Thomas also pointed out that it is possible to give the borrower a preapproval letter without seeing a proof of income, and therefore without triggering the requirement to issue a good-faith estimate under Respa.
"We cannot force the borrower to provide documentation before issuing a good-faith estimate," he said, "but it doesn't say we can't ask them for their income, assets or anything else" and then run that information through underwriting software. (A person is considered to be "preapproved" if the lender runs a borrower's information through Fannie Mae's or Freddie Mac's automated underwriting system.)
Moreover, Thomas said, if it turns out the customer misstated their income, that is considered a "changed circumstance" and the lender is allowed to change the good-faith estimate once it gets documentation.
Preapprovals are not to be confused with prequalification letters. These are nonbinding, back-of-the-envelope calculations of what a borrower might be approved for based on verbal information, and they have fallen out of favor because of market changes.
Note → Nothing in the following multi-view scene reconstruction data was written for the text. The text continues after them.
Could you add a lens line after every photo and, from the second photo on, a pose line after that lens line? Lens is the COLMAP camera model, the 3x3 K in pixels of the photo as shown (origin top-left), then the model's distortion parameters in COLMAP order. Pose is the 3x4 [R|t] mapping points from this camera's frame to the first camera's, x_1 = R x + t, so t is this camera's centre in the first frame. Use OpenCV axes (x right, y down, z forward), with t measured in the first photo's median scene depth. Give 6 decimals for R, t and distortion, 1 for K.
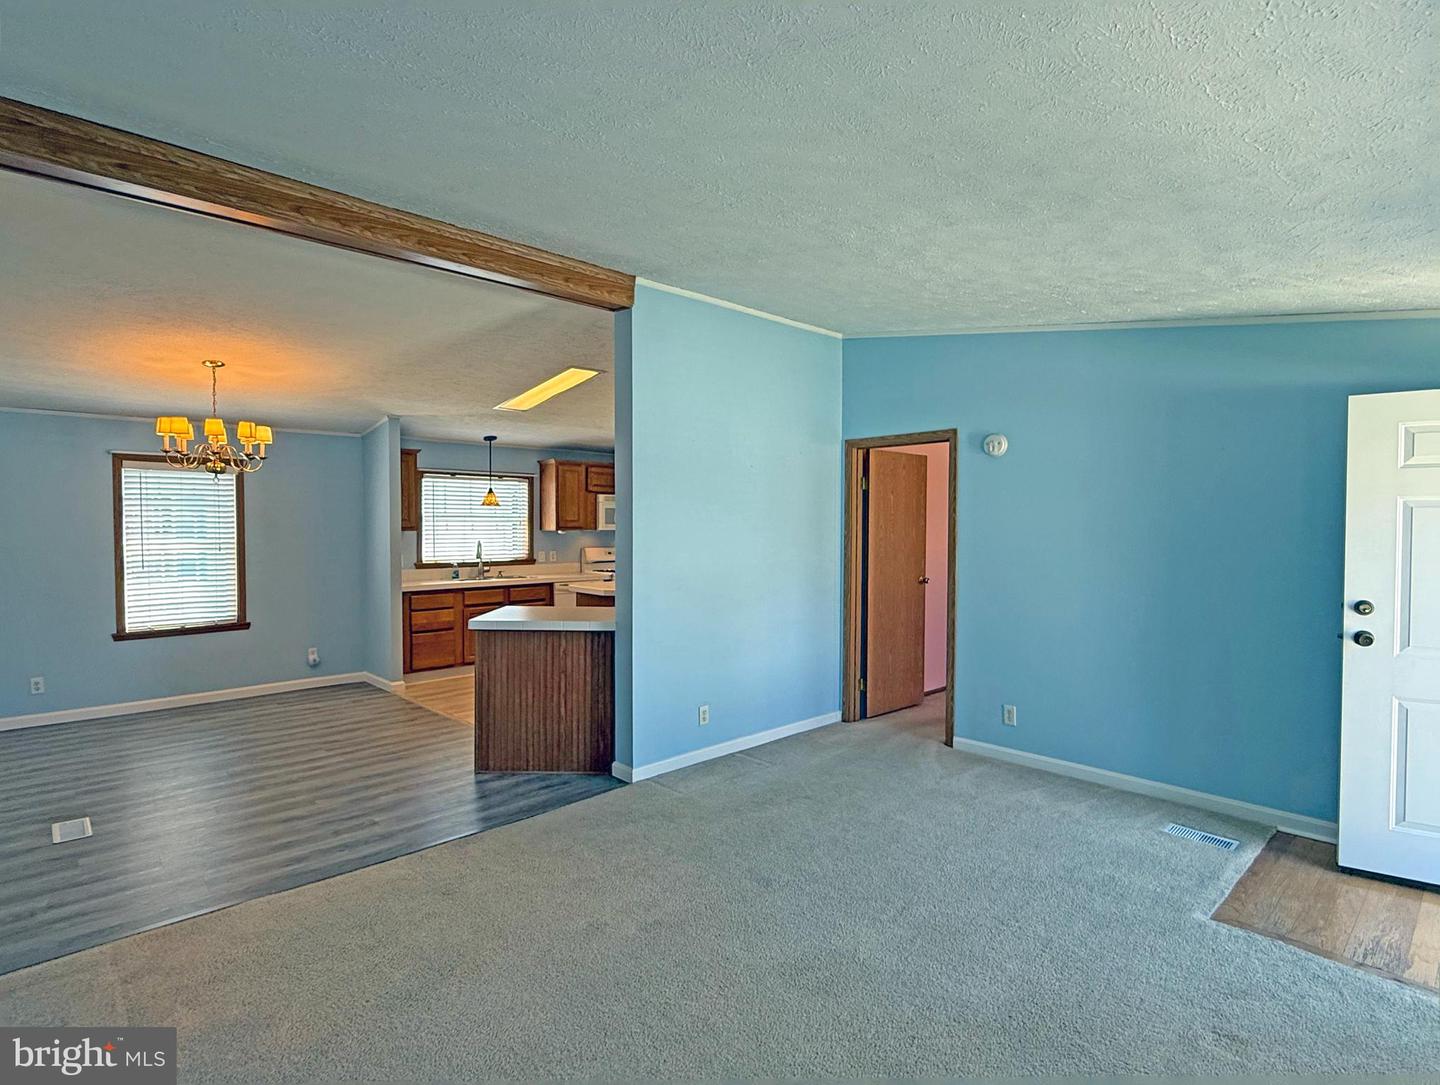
lens RADIAL K [[753.3, 0, 715.9], [0, 753.3, 543.4], [0, 0, 1]] dist [0.003761, 0.000406]
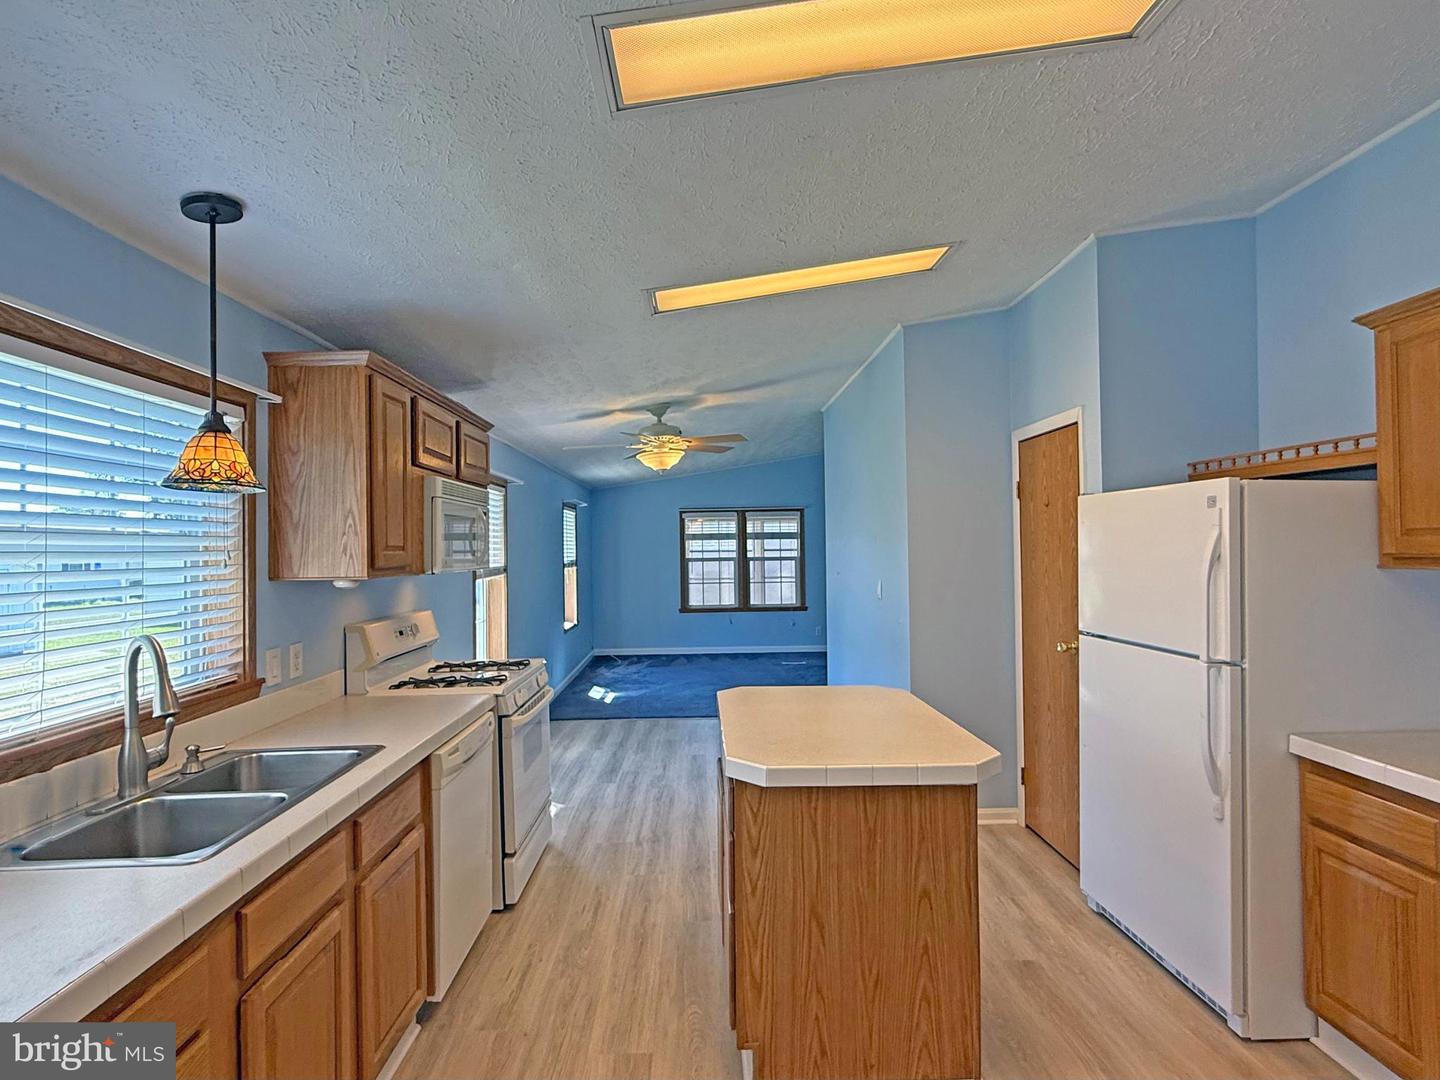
lens RADIAL K [[753.3, 0, 715.9], [0, 753.3, 540.9], [0, 0, 1]] dist [0.003761, 0.000406]
pose [[0.664268, -0.002236, 0.747491, -0.418112], [0.034778, 0.999005, -0.027917, -0.022826], [-0.746685, 0.044541, 0.663685, 0.812092]]
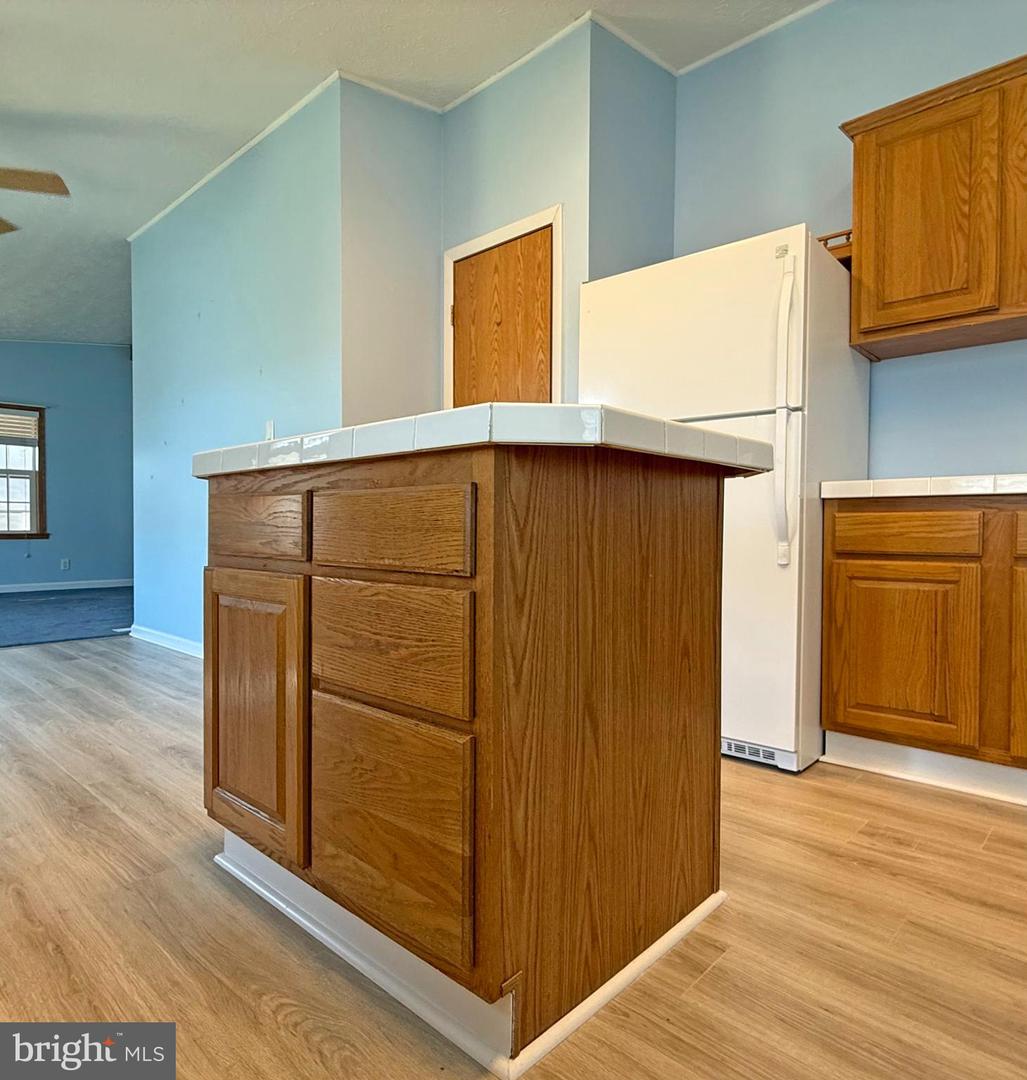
lens RADIAL K [[698.0, 0, 512.7], [0, 698.0, 537.5], [0, 0, 1]] dist [0.003173, -0.004170]
pose [[-0.060258, -0.021541, 0.997950, -0.324662], [0.028530, 0.999322, 0.023293, 0.076051], [-0.997775, 0.029875, -0.059602, 1.014362]]
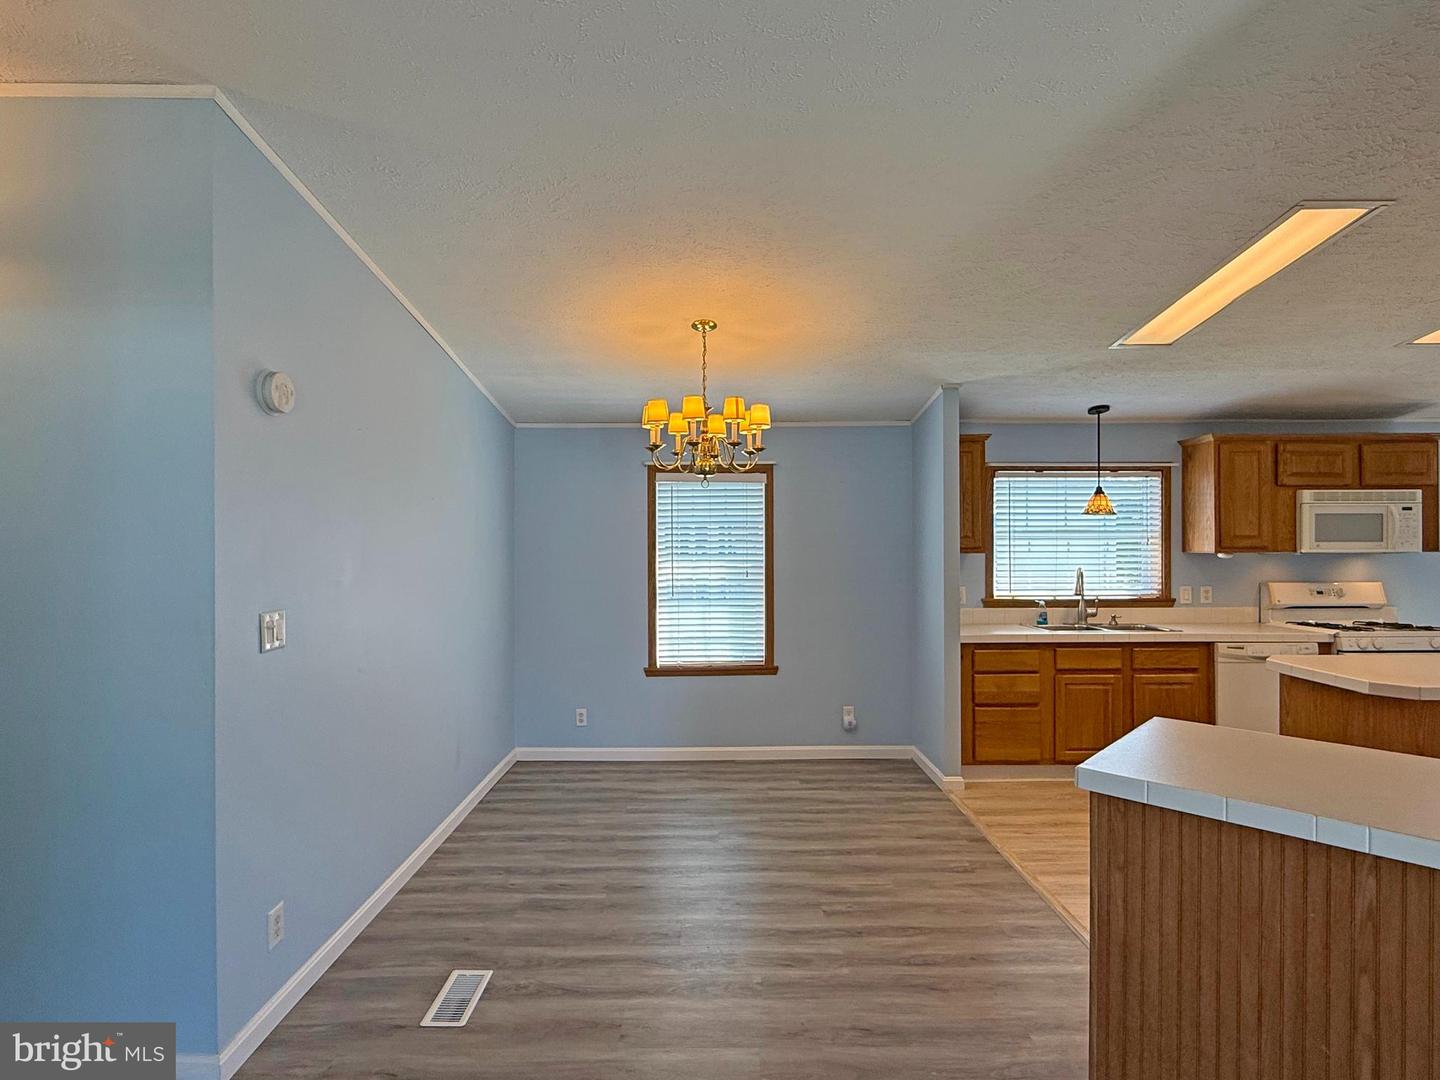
lens RADIAL K [[738.4, 0, 716.9], [0, 738.4, 541.1], [0, 0, 1]] dist [-0.000031, 0.001249]
pose [[0.734551, -0.004976, -0.678536, -0.125134], [-0.013570, 0.999665, -0.022020, -0.009799], [0.678418, 0.025383, 0.734237, 0.356942]]
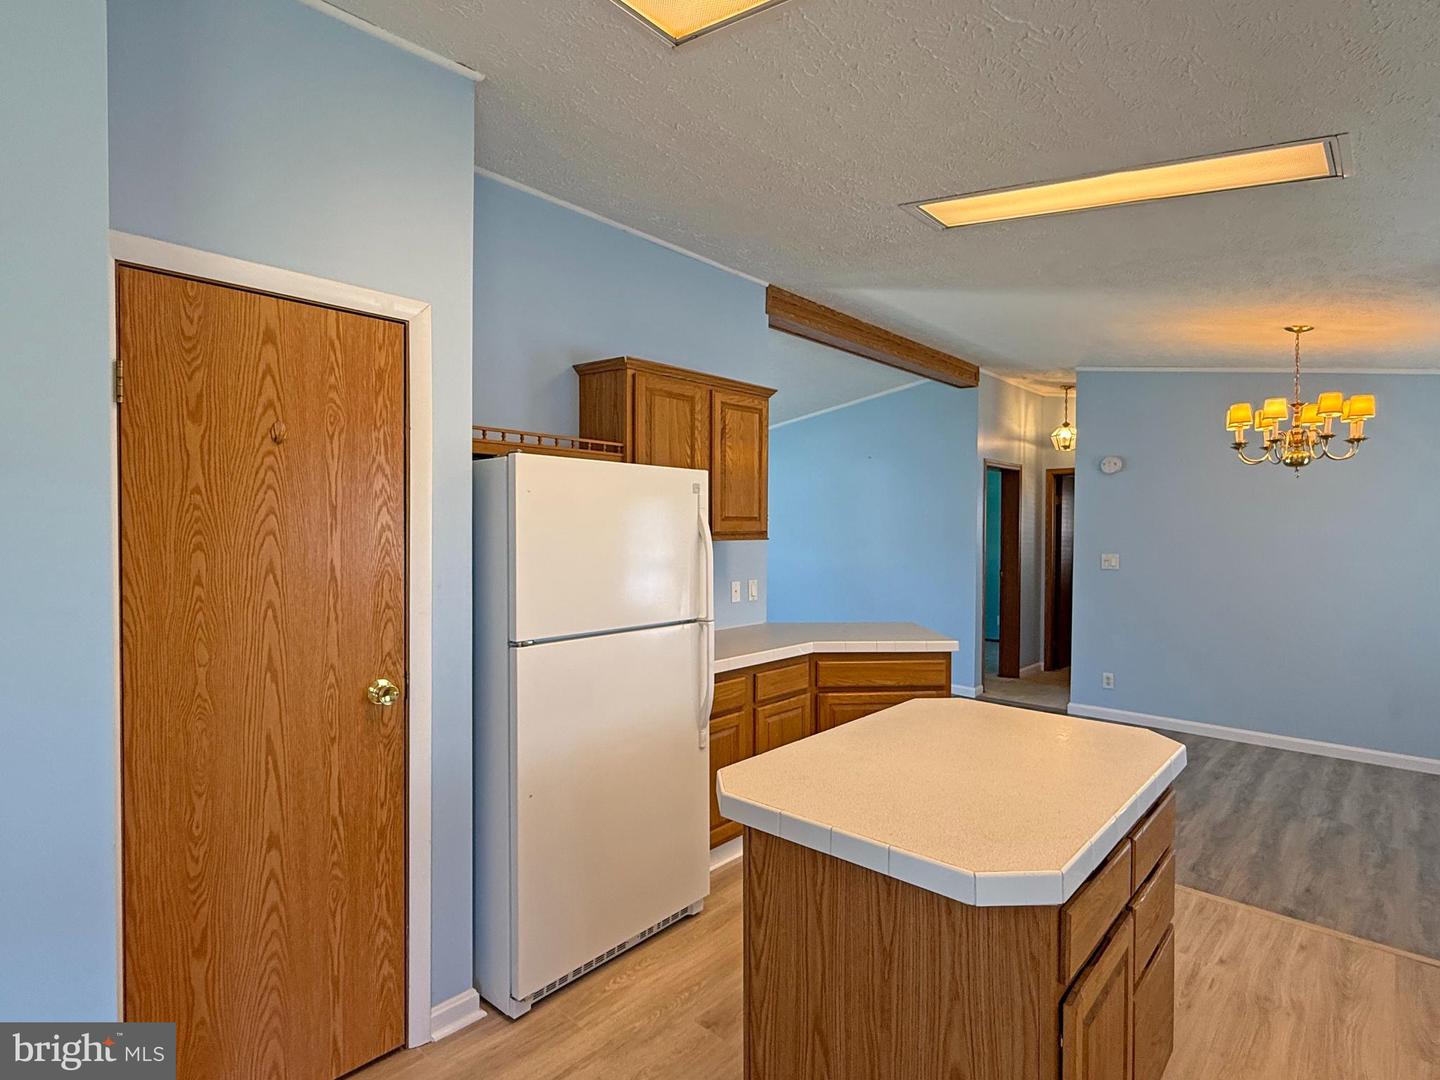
lens RADIAL K [[738.4, 0, 716.9], [0, 738.4, 541.1], [0, 0, 1]] dist [-0.000031, 0.001249]
pose [[-0.997052, -0.006147, -0.076476, 0.004210], [-0.010005, 0.998691, 0.050163, -0.033853], [0.076068, 0.050780, -0.995809, 1.268935]]
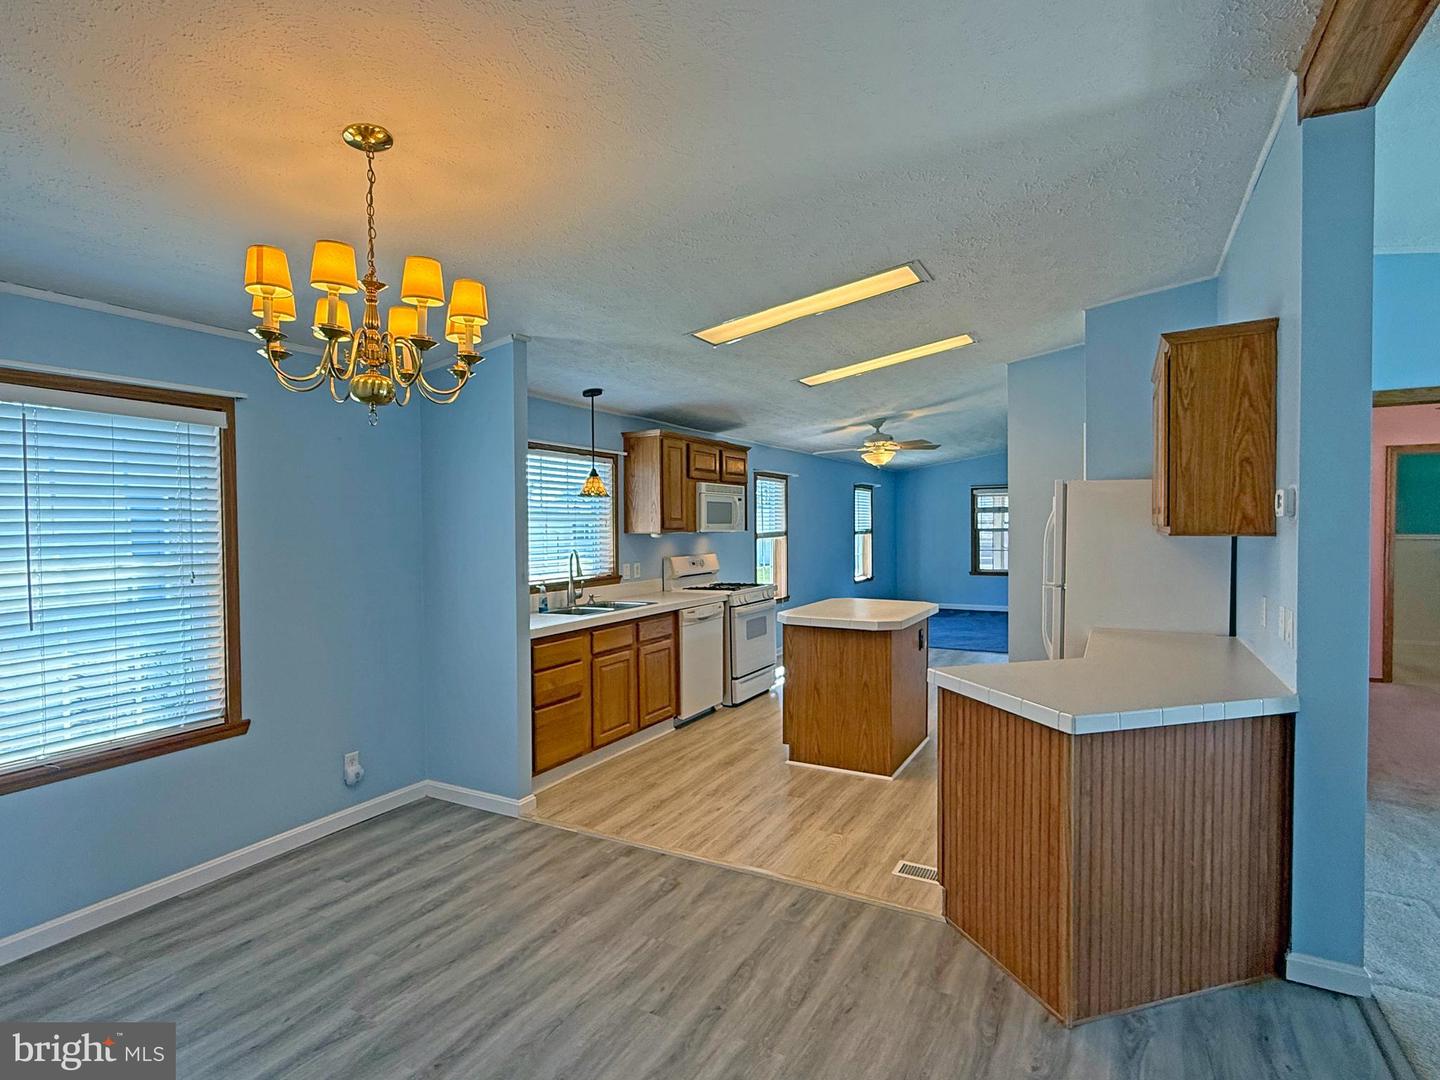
lens RADIAL K [[738.4, 0, 716.9], [0, 738.4, 541.1], [0, 0, 1]] dist [-0.000031, 0.001249]
pose [[0.949427, -0.016143, 0.313574, -0.447657], [0.018012, 0.999833, -0.003065, -0.008076], [-0.313472, 0.008558, 0.949559, 0.405683]]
During the housing bubble, Thomas said, lenders got into the habit of giving out pre-qualification letters to anyone, "because everything got approved anyway."
"A preapproval letter means something, because you have to put in accurate information," he said. "A 'pre-qual' letter is almost useless these days, because the underwriting guidelines change so frequently."
Often a preapproval letter is included with a purchase offer that is given to the listing agent assuring the property's seller that the borrower is indeed able to buy the house.
HUD also said in its last update to the frequently asked questions that the Respa rule does not bar a lender from "using its own sources" to independently verify information provided by potential borrowers before issuing them a good-faith estimate.
Nevertheless, Larry Aronson, a senior vice president at Homeowners First Financial Corp., a mortgage bank in Atlanta, said some lenders that buy his loans are objecting to any form of preapproval letter "since they can't review a borrower's documents and do not want to provide the good-faith estimate before an actual application has been filed."
Once the borrower has provided a lender with the six pieces of information that HUD says constitutes a loan application and automatically triggers a good-faith estimate, Aronson said, they will issue the preapproval letter. (The six pieces of information are: name, Social Security number, monthly income, property address, estimate of the property's value and the proposed loan amount.)
Dickinson said a handful of banks have stopped issuing preapproval letters because of the risk, albeit slim, that the property a borrower ultimately chooses is "nonconforming," meaning it falls outside local zoning requirements and cannot be sold in the secondary market.
Last week HUD held a workshop with more than a dozen mortgage lenders to answer questions about the Respa rule.
Though HUD has offered a reprieve from enforcement actions for Respa violations in the first four months of this year, lenders still must make an honest effort to implement the new rule.
A HUD spokesman said that lenders adhering to the "spirit of the law" are those that are issuing good-faith estimates.
"Not using the form tells us a lot," the spokesman said.
Some mortgage lenders and brokers are avoiding issuing good-faith estimates to borrowers. Instead they are using nonstandardized good-faith estimate forms from last year, calling them "worksheets," and giving them to potential borrowers as informal loan offers.
HUD said emphatically this is not considered an honest attempt to implement Respa.